II. CES LIMITES ONT FAIT NAÎTRE UN RISQUE DE CONTENTIEUX

Les obstacles à l'indemnisation des survivants ou des ayants-cause, principalement la condition de nationalité prévue par le code des pensions militaire d'invalidité et des victimes de la guerre (CPMIVG), ont fait naître un risque contentieux outre-Atlantique.

Les ayants cause (conjoints survivants ou orphelins) ne peuvent obtenir une pension que si la victime remplissait la condition de nationalité requise, la même condition de nationalité étant en principe requise de l'ayant cause. Sur ce seul point, la jurisprudence a connu une évolution récente tendant à l'ouverture du droit à réversion pour les ayants cause de nationalité étrangère, lorsque l'ouvrant droit était pensionné et donc remplissait lui-même nécessairement la condition de nationalité requise.

Aussi, à partir des années 2000, des déportés survivants, non-couverts par le régime en vigueur en France, ont tenté d'obtenir des réparations devant les juridictions américaines. Devant les obstacles juridiques, liés à l'immunité reconnue aux Etats étrangers et à leurs démembrements, des tentatives ont été menées pour faire évoluer la législation américaine pour les lever.

A. LA MONTÉE D'UN GRAVE RISQUE CONTENTIEUX IMPLIQUANT LA SNCF

Des actions ont été engagés en 2000 contre la SNCF par des survivants et des ayants droit appuyés par des avocats, pour complicité de crime contre l'Humanité, pour avoir collaboré activement à la déportation des Juifs de France, et en avoir tiré bénéfice ( procès Abrams c. SNCF ), puis en 2006 ( procès Freund c. SNCF ), contre la SNCF (ainsi que contre la Caisse des dépôts et consignations et contre l'Etat) sur l'un des griefs pour lesquels l'immunité de juridiction n'est pas opposable : la spoliation. Ces recours n'ont pas abouti (voir annexe n° 6).

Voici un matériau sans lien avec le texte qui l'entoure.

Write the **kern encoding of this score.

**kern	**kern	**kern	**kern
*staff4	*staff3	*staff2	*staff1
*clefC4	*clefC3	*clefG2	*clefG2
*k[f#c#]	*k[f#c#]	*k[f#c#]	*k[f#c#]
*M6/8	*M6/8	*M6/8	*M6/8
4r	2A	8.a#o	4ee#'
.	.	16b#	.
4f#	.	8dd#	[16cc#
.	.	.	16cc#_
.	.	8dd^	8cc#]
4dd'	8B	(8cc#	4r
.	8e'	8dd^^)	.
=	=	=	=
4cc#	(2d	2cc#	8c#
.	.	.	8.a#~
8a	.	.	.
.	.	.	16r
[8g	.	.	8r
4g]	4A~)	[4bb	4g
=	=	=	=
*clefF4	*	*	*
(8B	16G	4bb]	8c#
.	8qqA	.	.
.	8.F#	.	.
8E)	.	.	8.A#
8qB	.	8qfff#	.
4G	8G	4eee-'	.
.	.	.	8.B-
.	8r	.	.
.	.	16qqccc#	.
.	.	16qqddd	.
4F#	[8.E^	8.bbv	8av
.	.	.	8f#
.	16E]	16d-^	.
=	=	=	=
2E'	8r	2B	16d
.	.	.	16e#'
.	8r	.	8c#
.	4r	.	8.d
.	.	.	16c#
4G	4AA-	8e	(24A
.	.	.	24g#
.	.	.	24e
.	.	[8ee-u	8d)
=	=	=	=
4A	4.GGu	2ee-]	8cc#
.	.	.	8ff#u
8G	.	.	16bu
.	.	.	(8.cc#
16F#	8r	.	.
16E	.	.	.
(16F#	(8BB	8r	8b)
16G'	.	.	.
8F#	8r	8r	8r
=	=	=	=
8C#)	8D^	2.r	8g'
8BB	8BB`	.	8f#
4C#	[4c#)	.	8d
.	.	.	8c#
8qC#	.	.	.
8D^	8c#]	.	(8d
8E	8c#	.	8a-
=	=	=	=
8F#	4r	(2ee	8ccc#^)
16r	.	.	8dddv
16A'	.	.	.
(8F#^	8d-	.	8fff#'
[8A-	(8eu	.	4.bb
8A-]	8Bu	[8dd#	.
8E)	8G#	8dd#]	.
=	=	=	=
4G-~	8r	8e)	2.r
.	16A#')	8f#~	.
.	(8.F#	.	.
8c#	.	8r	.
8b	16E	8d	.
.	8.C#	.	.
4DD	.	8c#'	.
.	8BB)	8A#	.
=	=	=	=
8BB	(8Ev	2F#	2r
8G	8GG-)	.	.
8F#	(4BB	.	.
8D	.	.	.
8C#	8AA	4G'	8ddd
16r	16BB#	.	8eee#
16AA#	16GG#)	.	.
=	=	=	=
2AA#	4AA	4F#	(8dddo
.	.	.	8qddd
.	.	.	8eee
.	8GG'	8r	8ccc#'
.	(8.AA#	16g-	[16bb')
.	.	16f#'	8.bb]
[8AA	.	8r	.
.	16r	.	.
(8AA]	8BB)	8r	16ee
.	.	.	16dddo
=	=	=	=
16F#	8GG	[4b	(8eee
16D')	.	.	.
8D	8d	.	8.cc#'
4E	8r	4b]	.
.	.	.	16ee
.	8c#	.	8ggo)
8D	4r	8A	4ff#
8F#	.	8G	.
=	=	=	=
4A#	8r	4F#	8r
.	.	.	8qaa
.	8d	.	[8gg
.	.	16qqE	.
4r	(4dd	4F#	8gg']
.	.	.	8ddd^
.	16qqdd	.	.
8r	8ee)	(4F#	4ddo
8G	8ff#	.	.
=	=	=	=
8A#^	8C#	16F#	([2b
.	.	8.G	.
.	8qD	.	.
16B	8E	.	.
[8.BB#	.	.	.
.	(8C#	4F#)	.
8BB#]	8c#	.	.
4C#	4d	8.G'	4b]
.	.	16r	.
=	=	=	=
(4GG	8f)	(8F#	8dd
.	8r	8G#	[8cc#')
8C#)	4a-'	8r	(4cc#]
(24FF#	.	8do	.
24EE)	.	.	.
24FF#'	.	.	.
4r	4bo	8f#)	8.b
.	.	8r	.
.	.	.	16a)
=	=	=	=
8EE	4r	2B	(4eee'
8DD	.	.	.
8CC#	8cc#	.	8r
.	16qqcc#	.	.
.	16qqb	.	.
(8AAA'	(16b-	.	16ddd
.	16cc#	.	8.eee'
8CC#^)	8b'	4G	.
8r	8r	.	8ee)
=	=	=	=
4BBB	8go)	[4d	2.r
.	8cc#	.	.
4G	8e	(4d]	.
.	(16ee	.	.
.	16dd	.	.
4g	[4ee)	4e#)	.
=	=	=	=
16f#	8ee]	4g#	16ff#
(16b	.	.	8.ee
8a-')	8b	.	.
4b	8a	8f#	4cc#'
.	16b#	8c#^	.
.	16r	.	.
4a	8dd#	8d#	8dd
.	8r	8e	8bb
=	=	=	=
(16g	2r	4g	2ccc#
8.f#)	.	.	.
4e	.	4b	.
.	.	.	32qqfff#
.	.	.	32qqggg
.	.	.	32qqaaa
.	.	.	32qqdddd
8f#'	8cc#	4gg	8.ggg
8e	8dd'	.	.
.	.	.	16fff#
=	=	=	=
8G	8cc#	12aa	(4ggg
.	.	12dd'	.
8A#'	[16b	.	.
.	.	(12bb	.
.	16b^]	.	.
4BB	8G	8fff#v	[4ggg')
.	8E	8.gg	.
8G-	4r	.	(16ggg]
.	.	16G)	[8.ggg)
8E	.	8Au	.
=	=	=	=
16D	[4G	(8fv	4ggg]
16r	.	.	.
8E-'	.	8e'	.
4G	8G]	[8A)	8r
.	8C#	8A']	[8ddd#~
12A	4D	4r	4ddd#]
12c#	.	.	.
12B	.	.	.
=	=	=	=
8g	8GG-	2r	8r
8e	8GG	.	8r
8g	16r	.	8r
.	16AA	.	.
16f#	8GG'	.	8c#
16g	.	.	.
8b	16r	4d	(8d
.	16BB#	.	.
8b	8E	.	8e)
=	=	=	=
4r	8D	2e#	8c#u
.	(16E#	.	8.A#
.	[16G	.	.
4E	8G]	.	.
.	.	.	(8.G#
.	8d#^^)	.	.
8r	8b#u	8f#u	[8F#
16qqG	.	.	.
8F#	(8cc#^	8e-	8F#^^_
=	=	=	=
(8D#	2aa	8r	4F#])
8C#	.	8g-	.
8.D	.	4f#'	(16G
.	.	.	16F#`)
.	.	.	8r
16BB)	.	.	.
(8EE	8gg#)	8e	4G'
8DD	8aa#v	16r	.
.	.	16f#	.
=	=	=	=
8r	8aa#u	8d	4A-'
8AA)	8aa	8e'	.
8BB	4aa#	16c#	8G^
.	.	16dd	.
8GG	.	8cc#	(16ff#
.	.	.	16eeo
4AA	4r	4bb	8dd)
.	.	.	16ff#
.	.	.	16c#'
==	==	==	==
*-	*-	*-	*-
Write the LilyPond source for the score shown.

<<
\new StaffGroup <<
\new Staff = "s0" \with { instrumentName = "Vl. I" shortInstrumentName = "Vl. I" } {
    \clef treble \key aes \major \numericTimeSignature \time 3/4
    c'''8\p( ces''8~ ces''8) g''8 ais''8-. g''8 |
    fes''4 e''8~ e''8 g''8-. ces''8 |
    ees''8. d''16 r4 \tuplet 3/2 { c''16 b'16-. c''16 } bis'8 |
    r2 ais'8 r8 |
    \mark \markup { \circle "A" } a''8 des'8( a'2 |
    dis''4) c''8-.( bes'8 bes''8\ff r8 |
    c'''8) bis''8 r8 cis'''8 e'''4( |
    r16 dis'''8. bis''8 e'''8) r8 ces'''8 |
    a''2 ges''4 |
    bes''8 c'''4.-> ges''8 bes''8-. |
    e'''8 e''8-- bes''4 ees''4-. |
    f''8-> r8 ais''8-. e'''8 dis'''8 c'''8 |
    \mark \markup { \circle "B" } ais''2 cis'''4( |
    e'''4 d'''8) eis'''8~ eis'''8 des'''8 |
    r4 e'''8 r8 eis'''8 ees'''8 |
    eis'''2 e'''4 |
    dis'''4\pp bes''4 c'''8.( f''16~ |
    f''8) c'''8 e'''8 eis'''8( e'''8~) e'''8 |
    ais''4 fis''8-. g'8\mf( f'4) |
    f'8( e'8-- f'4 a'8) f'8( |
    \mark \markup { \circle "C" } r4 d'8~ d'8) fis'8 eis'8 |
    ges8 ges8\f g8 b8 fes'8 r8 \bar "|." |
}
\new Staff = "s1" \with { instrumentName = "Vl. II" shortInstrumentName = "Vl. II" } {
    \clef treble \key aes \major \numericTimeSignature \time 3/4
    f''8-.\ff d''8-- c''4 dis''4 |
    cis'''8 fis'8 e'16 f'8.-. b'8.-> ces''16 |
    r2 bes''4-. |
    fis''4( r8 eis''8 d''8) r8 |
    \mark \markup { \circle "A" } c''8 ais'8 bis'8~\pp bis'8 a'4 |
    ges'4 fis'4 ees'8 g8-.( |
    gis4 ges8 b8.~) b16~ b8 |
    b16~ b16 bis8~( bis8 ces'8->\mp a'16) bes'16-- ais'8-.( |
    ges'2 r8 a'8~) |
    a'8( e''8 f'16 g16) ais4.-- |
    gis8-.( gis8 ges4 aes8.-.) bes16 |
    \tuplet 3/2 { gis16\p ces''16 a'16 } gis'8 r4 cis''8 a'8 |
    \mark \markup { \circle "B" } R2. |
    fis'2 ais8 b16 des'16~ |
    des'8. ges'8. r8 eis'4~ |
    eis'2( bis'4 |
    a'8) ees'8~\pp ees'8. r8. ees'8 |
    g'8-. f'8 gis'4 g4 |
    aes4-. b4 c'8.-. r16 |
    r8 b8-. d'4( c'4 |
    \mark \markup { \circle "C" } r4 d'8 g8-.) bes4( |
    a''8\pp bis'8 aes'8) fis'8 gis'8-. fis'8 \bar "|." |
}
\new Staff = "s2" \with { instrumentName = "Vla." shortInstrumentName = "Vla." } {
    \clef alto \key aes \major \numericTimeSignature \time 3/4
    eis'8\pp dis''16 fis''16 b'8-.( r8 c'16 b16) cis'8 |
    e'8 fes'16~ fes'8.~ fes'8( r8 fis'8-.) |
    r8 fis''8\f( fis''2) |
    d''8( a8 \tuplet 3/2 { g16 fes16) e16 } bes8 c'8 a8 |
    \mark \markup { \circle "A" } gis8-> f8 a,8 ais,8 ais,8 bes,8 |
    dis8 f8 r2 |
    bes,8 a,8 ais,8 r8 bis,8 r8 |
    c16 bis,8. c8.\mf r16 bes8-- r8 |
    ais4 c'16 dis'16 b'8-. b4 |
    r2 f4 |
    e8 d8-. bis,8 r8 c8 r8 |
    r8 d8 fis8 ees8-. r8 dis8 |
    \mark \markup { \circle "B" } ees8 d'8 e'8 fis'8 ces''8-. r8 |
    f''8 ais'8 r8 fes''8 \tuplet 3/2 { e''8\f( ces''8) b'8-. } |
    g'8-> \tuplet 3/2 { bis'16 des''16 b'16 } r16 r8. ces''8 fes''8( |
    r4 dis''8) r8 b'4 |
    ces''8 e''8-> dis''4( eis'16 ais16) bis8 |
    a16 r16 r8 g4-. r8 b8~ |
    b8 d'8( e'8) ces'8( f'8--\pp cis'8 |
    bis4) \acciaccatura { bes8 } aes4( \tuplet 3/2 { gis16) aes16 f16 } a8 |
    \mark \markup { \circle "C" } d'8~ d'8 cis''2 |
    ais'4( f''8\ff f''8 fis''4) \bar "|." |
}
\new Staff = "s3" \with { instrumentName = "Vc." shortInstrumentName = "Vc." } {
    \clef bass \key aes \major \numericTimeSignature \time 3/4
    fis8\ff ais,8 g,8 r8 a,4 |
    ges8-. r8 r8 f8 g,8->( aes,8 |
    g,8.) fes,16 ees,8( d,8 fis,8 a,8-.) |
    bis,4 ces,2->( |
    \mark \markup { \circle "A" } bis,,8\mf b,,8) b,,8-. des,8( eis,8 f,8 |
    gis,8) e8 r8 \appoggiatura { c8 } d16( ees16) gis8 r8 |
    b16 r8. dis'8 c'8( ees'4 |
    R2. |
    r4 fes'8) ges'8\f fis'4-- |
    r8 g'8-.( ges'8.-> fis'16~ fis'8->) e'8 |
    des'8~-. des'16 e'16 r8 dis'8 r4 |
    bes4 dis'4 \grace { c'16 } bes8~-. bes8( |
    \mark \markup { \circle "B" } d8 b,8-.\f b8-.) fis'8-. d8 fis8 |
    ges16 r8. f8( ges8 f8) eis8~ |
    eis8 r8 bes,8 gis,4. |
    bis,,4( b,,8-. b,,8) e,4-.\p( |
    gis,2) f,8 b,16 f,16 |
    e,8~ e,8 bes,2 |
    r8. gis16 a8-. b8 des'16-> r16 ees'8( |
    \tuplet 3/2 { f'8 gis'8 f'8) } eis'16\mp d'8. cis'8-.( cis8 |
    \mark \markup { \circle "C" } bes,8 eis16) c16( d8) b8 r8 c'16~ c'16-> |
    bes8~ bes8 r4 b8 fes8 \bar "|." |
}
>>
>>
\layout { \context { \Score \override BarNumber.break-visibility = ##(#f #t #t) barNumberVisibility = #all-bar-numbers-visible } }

En avril 2015, trois plaignants ont attaqués la SNCF devant une cour fédérale de Chicago sur la base d'un recours très proche de celui de 2006 ( Scalin c. SNCF ).

Il existe donc un risque que d'autres plaintes soient déposées contre la SNCF (et tous les démembrements de l'État).

B. DES INITIATIVES LÉGISLATIVES INTRODUITES AU CONGRÈS ET DANS CERTAINS ÉTATS AMÉRICAINS

1. Devant le Congrès

Depuis 2005 et tous les deux ans (à chaque nouveau Congrès), un projet de loi bipartisan est déposé systématiquement par des membres du Sénat et de la Chambre des Représentants en vue de retirer le bénéfice de l'immunité de juridiction des États à la SNCF et de permettre à un recours d'aboutir devant une juridiction américaine (voir annexe n° 7).

Les attendus de ces projets de loi contenaient beaucoup d'approximations historiques et d'inexactitudes sur le rôle de la SNCF pendant la Seconde Guerre mondiale. Des auditions ont été menées mais ces projets n'ont jamais été soumis en commission ni soumis à l'adoption. Ils ont toutefois été déposés par des parlementaires influents (le sénateur Schumer, D-NY, notamment).

Un risque existait donc d'une adoption de ces dispositions sous forme d'un cavalier législatif dans une autre législation.

2. Devant les législatures des États

Depuis 2010, les avocats à l'origine des recours cherchent à faire adopter par les législatures d'État des dispositions visant à contraindre la SNCF à des actions en termes de transparence et d'archives, et même à avoir indemnisé les victimes de la déportation afin de pouvoir répondre à des appels d'offres, voire à l'en exclure.

En 2010, en Californie, une loi sur la transparence a été votée avant de faire l'objet d'un veto du Gouverneur. En Floride, un projet de loi similaire a été déposé puis abandonné. En 2014, dans l'État du Maryland, un projet de loi sur la transparence et les archives a été déposé, puis rejeté en commission. En 2014, à New-York, l'intention a été affichée de déposer un projet de législation, malgré l'opposition déclarée du Département d'État.